**Problem statement:**
Count the lines in the data below holding the string "depth" and write the total by itself.
-- -- --
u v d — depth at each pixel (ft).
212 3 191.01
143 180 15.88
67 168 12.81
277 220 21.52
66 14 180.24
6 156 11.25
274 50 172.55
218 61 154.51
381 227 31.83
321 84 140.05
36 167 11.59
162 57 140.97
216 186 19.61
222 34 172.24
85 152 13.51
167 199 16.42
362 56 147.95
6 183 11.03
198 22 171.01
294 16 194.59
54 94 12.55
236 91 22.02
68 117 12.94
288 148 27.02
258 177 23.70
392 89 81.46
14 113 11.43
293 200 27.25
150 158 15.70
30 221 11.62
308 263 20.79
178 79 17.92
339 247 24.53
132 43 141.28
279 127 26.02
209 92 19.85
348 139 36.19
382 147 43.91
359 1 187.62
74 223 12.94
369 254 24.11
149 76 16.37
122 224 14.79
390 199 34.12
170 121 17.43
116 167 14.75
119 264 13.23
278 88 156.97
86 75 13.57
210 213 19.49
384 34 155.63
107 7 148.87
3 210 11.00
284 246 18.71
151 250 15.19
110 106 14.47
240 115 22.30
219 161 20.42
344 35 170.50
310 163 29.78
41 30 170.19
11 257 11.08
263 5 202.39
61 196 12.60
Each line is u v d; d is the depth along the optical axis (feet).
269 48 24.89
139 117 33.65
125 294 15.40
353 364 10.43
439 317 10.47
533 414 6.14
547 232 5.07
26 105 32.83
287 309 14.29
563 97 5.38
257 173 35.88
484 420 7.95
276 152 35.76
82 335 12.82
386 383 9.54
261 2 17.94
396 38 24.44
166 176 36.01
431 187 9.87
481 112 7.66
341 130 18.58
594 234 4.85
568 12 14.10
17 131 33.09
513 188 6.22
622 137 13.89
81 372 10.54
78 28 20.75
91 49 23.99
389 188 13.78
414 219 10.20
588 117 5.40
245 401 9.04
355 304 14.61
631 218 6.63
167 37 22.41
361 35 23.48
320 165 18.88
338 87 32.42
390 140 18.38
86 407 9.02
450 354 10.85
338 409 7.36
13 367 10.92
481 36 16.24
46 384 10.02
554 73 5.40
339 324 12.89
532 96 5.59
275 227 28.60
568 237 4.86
-- -- --
**Your solution:**
2